Ein junger Müller erzählt über ein uraltes Handwerk

In einer Zeit, in der traditionelle Handwerksberufe zunehmend in Vergessenheit geraten, gibt es aber auch noch junge Menschen, die sich für altehrwürdige Berufe begeistern. Einer von ihnen ist Christoph Passenbrunner. Er tritt in die Fußstapfen seines Vaters und erlernt den Beruf des Müllers. Der 16-Jährige ist damit der einzige Müller-Lehrling des Landes. Ausgebildet wird er von seinem Vater Gerald in der hauseigenen Mühle in Andau.

Die Letzten ihrer Zunft: eine Bürstenmacherin und ein Müllerlehrling erzählen

Gerald und Christoph Passenbrunner führten Landesrat Leonhard Schneemann durch ihre Getreidemühle in Andau.

Schon als kleiner Bub wich Christoph seinem Vater nicht von der Seite. Sein Spielplatz war die Getreidemühle in Andau. Immerhin führt die Familie die einzige Mühle im Nordburgenland – und das in vierter Generation. Die fünfte Generation steht schon in den Startlöchern. Denn mit Christoph arbeitet der nächste Chef bereits mit. 

Für den  16-Jährigen war von Anfang an klar, dass er Müller werden will. „Ich könnte mir nie etwas anderes vorstellen. Schon als Kleinkind war ich immer an der Seite meines Vaters und habe ihm bei der Arbeit zugesehen oder geholfen“, schildert Christoph. 2026 will er die Meisterprüfung ablegen.

Was kann ein Müller?

Die Ausbildung zum Müller ist vielseitig und anspruchsvoll. Man lernt nicht nur, wie man Getreide mahlt und verschiedene Mehlsorten herstellt, sondern auch, wie man die komplexen Maschinen wartet und repariert. „Die Arbeit erfordert technisches Verständnis, handwerkliches Geschick und viel Fingerspitzengefühl“, erklärt Christoph.

Mehr als 100 Landwirte beliefern die Familie mit Weizen, Roggen, Mais und Dinkel. Je nach Nachfrage werden täglich bis zu 50 Tonnen Getreide zu Qualitätsmehl, das in verschiedenen Größen abgepackt und ausgeliefert wird, verarbeitet.

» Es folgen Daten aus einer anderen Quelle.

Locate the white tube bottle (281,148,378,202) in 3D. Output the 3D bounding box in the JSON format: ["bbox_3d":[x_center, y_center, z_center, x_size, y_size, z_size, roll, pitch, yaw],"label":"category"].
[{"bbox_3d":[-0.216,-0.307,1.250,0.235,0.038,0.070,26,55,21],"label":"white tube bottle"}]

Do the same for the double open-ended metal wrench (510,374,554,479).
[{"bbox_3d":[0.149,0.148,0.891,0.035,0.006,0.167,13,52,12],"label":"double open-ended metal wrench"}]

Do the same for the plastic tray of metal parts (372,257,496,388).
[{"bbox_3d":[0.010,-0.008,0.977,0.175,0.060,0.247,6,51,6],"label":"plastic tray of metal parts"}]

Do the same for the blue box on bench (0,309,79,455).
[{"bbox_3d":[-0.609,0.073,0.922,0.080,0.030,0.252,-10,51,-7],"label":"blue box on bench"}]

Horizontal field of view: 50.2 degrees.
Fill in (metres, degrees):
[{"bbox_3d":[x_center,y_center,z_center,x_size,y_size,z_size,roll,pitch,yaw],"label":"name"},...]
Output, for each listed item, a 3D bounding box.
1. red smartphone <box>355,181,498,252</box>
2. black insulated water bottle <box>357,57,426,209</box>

„Christoph Passenbrunner ist mehr als nur der einzige Müller-Lehrling im Land. Er, aber auch seine Familie – immerhin führt die Familie die Mühle seit mittlerweile vier Generationen – sind ein Symbol für die Bewahrung und Erneuerung eines traditionellen Handwerks“, lobte unlängst Landesrat Leonhard Schneemann bei einem Betriebsbesuch.